La trouille environnementale
Cette trouille était à peine perceptible mercredi soir sur CANAL+. Interrogé par Michel Denisot, le Monarque a rappelé l’importance du sommet de Copenhague, une occasion « historique » et « "la dernière" pour changer le cours des choses. « On sait très exactement ce qu’il faut faire ». Sur place, le sommet vire au désastre, et la France a joué sa partition dans la confusion ambiante.

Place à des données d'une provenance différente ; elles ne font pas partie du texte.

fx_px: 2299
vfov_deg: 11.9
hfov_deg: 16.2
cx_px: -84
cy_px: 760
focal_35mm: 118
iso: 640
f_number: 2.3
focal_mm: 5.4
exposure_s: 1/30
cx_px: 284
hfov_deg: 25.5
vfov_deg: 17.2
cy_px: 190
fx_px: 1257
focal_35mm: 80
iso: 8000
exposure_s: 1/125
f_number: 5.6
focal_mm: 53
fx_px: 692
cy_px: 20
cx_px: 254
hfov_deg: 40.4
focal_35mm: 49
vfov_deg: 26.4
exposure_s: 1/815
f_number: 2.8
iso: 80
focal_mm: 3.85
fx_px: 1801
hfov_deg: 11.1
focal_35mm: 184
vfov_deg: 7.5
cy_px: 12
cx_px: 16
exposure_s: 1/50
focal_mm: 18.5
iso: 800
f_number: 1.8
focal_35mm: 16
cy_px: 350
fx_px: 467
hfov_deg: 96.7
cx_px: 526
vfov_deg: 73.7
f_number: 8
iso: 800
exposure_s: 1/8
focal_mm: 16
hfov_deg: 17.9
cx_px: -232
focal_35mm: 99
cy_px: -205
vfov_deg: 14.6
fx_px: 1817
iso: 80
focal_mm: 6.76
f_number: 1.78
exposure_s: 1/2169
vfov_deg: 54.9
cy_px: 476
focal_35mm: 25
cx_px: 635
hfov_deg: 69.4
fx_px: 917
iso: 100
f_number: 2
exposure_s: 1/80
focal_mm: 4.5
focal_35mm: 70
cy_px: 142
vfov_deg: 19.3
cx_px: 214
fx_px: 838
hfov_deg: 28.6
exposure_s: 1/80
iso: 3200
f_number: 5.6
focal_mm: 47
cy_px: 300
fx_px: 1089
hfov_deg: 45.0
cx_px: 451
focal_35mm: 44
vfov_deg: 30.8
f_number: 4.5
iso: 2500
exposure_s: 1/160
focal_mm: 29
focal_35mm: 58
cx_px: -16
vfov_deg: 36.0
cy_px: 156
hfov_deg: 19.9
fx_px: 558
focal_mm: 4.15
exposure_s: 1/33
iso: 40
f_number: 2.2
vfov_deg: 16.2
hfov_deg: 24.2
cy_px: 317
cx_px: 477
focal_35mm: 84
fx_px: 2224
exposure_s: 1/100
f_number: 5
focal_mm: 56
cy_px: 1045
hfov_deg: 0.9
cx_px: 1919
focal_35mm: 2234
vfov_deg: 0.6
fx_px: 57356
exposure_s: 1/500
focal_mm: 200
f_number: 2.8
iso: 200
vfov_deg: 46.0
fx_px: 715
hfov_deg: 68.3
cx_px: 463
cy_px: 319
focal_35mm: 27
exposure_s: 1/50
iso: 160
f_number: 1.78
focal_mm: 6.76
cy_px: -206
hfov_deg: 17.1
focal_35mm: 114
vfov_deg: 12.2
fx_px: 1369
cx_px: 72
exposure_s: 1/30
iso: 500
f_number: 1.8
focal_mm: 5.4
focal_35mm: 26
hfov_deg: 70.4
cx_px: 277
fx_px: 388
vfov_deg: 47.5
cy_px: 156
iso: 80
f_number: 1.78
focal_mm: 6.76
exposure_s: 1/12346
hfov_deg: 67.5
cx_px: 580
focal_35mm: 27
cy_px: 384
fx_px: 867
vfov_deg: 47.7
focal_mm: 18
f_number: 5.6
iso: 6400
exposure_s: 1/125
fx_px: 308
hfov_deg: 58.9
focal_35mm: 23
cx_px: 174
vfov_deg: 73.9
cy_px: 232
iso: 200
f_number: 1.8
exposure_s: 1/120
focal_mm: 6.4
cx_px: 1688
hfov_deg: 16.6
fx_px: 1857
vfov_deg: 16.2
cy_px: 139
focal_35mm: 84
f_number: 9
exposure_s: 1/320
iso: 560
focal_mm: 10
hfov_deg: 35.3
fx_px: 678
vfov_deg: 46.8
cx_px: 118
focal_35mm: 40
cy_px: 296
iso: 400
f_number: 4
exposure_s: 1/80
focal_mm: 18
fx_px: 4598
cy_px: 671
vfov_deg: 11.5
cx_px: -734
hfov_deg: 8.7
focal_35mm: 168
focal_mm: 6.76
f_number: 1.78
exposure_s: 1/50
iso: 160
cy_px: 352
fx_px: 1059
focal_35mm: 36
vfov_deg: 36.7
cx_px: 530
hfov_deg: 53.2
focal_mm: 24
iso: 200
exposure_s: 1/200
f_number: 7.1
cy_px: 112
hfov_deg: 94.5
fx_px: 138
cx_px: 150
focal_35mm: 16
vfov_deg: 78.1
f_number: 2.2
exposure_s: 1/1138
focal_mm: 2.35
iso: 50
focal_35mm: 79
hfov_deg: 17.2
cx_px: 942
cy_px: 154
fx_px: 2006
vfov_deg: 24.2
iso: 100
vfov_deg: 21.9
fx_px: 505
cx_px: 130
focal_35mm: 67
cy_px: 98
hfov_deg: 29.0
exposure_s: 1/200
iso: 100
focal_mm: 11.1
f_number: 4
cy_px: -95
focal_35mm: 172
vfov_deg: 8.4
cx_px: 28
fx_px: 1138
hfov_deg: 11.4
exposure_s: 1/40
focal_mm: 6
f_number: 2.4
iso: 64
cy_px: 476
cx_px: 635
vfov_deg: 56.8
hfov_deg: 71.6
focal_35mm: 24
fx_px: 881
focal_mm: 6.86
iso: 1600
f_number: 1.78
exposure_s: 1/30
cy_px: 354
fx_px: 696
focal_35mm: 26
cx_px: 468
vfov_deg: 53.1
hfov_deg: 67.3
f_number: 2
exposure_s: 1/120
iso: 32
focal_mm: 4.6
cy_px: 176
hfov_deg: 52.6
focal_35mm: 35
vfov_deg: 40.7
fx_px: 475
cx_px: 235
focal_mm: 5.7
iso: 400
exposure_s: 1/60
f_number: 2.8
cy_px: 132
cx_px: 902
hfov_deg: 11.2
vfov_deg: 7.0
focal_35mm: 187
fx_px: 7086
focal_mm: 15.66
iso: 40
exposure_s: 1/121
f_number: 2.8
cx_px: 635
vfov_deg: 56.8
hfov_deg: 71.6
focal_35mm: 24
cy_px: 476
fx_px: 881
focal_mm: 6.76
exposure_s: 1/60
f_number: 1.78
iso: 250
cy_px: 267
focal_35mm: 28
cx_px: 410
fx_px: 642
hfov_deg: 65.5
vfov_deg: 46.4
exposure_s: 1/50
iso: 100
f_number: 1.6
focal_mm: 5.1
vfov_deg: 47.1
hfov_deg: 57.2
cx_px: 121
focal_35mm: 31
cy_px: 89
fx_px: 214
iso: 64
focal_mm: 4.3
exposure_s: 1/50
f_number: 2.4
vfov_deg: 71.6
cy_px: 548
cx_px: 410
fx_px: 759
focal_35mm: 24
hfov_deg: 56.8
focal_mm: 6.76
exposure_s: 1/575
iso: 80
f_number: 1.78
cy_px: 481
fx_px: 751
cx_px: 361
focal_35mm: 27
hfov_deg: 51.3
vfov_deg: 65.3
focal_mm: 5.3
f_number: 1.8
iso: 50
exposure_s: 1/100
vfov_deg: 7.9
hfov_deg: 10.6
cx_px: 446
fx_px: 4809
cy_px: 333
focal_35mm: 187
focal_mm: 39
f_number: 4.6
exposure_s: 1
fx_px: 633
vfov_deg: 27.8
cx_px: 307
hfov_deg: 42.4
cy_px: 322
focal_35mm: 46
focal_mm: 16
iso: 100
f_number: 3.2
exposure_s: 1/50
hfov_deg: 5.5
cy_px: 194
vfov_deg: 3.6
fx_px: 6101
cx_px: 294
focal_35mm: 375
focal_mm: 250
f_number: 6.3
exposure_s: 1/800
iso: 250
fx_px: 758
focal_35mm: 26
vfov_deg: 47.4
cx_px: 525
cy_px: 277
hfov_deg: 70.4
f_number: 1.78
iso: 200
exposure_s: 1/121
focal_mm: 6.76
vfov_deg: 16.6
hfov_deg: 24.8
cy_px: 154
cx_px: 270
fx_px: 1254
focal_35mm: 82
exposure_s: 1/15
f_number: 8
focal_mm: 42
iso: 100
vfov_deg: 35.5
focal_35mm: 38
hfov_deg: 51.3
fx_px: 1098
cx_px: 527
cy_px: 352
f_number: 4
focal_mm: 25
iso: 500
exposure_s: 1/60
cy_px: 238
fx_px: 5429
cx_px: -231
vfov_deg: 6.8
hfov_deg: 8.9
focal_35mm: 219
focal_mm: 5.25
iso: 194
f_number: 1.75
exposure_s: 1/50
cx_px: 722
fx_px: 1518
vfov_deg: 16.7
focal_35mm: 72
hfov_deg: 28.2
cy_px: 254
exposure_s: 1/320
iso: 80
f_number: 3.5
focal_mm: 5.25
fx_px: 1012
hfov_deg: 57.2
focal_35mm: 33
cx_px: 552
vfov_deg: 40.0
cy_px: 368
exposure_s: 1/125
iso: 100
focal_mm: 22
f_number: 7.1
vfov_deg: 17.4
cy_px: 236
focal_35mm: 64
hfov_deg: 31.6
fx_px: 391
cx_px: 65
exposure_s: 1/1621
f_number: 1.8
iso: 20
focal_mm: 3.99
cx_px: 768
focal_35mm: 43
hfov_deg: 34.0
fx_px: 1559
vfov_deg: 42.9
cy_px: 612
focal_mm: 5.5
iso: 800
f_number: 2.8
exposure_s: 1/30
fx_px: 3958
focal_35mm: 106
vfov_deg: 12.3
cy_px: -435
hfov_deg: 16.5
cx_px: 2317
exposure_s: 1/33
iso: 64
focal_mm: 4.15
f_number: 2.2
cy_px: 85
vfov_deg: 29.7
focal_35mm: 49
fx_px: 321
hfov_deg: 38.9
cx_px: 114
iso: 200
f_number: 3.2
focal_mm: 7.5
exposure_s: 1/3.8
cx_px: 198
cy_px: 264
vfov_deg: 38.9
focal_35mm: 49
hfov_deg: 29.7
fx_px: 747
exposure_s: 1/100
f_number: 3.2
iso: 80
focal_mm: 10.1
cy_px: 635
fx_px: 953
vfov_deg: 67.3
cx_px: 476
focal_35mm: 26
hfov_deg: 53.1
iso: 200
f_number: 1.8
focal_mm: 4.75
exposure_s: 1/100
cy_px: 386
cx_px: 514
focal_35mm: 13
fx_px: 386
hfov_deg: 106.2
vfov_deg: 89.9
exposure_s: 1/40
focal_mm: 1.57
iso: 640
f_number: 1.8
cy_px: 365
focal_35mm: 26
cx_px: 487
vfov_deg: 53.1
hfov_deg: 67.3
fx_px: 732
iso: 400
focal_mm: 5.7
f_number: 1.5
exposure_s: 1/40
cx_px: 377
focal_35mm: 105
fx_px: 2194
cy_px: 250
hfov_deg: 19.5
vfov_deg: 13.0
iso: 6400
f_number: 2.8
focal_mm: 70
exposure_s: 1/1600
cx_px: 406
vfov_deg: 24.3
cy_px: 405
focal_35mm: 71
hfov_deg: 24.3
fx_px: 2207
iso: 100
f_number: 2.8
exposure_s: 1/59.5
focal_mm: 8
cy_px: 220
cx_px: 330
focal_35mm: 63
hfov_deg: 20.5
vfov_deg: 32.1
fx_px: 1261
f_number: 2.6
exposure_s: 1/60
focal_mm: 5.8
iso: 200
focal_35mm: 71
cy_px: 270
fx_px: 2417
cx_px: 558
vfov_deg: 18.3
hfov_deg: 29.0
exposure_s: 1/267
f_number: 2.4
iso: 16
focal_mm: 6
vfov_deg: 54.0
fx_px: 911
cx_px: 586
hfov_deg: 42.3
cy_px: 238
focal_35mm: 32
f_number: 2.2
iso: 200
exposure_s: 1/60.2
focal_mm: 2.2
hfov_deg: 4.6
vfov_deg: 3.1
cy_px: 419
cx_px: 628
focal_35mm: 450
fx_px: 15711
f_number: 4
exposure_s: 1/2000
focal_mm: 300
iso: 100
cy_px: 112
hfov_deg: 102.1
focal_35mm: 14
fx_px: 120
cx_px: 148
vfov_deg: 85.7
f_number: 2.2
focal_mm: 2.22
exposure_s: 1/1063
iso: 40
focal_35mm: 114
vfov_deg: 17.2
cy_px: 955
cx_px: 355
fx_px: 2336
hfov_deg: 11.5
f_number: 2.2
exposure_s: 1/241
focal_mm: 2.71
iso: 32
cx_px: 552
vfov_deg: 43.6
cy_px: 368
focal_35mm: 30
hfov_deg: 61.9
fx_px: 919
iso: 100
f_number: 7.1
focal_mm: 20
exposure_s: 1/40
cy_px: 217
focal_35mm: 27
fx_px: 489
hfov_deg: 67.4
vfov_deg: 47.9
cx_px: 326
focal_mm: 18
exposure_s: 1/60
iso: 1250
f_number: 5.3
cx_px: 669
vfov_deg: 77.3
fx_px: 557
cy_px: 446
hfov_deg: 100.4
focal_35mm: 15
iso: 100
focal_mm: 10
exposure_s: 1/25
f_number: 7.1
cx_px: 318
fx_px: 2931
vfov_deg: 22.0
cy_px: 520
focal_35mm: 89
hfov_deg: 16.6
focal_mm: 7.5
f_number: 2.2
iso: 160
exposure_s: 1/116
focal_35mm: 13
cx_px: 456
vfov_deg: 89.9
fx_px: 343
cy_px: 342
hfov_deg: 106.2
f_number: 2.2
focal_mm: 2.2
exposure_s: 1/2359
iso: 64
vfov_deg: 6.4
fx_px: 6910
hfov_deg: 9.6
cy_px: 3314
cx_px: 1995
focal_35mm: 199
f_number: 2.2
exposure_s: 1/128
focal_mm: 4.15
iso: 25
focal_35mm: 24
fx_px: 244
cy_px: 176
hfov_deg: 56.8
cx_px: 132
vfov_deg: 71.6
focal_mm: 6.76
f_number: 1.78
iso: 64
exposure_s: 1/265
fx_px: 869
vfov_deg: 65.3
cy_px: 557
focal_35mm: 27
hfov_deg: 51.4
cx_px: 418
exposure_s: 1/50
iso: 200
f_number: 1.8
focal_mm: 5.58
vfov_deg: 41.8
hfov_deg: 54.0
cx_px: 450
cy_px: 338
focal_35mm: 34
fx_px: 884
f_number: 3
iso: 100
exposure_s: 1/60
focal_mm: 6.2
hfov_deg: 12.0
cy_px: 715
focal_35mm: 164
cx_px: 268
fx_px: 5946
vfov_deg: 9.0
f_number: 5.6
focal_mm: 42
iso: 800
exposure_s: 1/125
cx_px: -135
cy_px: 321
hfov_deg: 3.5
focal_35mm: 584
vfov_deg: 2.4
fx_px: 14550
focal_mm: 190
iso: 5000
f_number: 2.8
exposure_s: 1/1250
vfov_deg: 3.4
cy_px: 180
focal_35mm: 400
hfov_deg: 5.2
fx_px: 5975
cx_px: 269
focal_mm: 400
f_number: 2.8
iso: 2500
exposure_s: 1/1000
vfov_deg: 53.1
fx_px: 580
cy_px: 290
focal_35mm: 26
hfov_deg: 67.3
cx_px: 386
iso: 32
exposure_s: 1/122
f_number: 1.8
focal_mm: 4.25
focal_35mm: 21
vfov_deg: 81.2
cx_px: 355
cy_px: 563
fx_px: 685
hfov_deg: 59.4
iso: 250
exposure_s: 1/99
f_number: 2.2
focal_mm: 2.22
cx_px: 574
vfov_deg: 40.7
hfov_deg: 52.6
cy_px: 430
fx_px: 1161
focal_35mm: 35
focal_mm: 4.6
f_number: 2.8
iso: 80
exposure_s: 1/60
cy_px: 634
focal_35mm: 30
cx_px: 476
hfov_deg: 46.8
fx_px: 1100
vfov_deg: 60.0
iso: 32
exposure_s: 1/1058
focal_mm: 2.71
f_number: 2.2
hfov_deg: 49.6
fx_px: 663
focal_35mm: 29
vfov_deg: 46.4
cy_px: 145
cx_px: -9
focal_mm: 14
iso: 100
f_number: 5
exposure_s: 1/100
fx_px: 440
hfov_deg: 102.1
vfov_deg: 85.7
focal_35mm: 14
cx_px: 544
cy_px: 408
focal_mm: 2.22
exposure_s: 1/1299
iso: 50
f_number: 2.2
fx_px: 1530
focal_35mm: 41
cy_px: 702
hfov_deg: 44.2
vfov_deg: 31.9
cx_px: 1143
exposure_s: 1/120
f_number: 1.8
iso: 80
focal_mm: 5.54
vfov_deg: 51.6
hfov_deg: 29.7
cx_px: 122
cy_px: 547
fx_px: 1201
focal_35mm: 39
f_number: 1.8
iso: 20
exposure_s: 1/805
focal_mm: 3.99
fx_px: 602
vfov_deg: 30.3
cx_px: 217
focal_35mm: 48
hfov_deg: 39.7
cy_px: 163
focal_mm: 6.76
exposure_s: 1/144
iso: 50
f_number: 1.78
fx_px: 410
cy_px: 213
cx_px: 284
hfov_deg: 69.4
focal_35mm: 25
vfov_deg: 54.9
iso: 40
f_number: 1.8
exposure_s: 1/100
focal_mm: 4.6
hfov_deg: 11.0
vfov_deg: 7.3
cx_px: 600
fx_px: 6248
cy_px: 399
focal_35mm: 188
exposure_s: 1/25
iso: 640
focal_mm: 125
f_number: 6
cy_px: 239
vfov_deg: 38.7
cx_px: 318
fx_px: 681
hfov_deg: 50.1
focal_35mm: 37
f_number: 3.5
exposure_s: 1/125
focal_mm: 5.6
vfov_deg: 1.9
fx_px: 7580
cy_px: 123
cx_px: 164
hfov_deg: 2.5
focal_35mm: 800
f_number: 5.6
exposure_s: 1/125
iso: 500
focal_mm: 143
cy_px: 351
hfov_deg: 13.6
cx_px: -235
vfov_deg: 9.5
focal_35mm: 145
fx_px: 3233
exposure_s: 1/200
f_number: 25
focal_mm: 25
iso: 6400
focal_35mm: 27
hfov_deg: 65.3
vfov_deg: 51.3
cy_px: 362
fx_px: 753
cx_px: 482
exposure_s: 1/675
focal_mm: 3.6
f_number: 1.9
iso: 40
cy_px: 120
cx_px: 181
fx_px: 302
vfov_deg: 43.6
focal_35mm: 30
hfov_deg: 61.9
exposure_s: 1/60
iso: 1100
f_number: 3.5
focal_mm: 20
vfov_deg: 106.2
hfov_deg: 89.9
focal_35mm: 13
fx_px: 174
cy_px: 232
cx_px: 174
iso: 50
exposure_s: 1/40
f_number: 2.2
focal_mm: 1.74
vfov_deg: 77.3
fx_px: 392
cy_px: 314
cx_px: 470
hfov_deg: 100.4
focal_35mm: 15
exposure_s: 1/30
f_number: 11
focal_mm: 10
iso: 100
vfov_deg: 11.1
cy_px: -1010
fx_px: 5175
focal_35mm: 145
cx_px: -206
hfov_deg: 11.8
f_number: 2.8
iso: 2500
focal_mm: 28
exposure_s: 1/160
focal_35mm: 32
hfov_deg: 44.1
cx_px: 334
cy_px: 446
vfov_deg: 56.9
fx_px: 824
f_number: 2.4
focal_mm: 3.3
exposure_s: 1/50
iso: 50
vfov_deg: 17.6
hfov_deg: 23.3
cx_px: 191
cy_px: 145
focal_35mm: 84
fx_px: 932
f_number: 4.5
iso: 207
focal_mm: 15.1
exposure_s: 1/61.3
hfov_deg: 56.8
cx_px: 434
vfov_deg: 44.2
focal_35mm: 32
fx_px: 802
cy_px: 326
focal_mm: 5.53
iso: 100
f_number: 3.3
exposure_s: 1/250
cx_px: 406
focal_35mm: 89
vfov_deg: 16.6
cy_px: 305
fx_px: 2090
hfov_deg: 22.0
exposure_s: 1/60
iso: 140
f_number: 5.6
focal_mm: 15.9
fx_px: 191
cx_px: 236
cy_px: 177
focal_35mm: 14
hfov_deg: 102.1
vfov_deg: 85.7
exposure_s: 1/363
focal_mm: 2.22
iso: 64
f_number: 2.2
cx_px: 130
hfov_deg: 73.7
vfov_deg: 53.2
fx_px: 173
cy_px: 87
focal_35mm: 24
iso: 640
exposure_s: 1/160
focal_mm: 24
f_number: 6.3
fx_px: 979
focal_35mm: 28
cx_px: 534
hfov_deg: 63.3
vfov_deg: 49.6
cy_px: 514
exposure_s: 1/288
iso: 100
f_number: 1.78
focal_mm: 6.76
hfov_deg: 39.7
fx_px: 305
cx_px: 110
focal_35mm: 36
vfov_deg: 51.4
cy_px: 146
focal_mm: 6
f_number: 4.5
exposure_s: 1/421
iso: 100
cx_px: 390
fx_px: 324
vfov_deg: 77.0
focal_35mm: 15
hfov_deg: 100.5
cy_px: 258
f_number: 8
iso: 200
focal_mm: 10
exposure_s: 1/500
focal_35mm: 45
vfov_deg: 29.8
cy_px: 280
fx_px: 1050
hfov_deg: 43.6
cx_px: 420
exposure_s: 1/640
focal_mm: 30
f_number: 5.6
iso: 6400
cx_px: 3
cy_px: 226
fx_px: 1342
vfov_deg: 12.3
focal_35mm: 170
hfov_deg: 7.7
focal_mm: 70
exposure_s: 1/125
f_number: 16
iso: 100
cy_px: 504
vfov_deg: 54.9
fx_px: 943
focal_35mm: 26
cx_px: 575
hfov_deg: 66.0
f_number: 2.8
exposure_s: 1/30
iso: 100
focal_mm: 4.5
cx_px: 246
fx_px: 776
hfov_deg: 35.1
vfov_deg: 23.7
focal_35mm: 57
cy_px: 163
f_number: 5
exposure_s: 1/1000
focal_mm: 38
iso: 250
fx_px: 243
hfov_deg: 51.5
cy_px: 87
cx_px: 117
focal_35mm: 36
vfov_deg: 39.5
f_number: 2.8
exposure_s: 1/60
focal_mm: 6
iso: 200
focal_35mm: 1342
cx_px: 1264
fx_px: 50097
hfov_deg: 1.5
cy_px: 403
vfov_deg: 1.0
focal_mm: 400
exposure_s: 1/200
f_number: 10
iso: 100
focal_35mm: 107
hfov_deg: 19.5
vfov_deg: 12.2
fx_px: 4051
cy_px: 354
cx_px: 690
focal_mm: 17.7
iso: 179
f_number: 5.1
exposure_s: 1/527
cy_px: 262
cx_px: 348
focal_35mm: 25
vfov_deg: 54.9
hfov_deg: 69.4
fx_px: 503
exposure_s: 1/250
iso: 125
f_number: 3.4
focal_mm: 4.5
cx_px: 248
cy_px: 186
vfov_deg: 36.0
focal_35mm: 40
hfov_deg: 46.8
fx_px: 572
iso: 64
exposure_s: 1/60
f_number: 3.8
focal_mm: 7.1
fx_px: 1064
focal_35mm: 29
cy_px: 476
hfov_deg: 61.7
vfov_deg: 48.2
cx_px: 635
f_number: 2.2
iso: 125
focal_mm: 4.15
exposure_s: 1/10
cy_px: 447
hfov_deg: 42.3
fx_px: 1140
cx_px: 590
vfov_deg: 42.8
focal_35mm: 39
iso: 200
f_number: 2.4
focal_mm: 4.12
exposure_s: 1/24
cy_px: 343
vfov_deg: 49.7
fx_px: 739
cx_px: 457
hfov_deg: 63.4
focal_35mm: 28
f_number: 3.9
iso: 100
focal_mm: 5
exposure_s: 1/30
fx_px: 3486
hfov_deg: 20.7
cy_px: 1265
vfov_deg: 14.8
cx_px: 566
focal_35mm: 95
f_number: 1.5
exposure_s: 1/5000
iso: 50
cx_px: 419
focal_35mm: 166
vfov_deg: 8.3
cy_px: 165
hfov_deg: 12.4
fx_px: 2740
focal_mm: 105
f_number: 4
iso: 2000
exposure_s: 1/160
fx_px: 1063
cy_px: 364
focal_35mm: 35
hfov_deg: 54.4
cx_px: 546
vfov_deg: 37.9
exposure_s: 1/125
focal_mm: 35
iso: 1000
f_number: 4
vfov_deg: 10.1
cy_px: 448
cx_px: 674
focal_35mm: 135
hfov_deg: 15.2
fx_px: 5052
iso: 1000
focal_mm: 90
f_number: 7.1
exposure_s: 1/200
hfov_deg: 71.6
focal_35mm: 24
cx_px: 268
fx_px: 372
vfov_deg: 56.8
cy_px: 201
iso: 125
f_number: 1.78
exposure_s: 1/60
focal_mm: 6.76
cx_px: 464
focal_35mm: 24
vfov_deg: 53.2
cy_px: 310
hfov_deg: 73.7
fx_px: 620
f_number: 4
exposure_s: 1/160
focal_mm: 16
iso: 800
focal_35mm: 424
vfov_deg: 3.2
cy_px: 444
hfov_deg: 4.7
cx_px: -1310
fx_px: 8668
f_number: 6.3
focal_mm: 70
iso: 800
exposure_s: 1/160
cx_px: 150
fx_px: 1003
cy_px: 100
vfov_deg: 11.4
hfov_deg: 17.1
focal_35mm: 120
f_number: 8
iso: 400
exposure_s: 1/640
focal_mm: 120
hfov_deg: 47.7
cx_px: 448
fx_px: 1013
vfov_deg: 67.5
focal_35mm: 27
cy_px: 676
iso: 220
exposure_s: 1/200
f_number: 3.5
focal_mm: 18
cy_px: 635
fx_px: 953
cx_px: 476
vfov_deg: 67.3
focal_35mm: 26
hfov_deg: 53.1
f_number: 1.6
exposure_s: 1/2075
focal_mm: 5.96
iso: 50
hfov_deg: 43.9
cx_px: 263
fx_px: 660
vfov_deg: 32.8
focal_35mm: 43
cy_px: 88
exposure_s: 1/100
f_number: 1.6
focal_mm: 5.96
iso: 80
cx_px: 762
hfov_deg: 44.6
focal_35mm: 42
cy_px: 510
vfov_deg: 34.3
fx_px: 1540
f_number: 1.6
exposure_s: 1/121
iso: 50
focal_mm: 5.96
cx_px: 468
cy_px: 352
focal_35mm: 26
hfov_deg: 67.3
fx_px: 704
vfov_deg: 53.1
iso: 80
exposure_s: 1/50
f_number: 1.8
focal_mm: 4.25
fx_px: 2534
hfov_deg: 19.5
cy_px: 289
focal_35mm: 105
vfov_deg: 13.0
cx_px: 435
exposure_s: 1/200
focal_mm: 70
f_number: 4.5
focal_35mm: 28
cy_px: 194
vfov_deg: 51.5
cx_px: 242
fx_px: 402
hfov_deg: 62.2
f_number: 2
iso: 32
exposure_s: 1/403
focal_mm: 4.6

« L’Europe doit donner l’exemple »: Sarkozy critique l’attentisme des uns et des autres. Premier objectif des dernières heures du sommet : il faut un leadership à cette conférence, et aujourd’hui… « l’Europe a pris des décisions qui font que notre continent est celui qui a pris les mesures les plus ambitieuses ». Rapidement, Sarkozy ment, par omission, quand il déclare que les engagements européens sont sans conditionalité. Relisez le communiqué européen et le compte-rendu de la conférence de presse du même Sarkozy vendredi dernier.
Sarkozy a aussi une curieuse conception de ce qui ferait de Copenhague un succès : selon lui, il suffirait que le sommet débouche sur un accord sur :
- un constat partagé sur le réchauffement climatique (Qui en doute à part Claude Allègre ?)
- le besoin de limiter à 2 degrés d’ici 2050 le dit réchauffement.
- la mise en place de "financements innovants" type Taxe Tobin.
- la création d'une organisation mondiale de l’environnement chargée de surveiller la tenue des engagements.
C'est tout. Rien sur l'aide aux pays pauvres ni des engagements contraignants (donc susceptibles de sanctions le cas échéant), qui sont pourtant les deux seules questions qui vaillent. Les ambitions de Sarkozy, en ce milieu de semaine, sont donc devenues minimales. On ne sait rien des exigences européennes contre les plus gros pollueurs de la planète.
Avant de partir à Copenhague, Sarkozy a la trouille.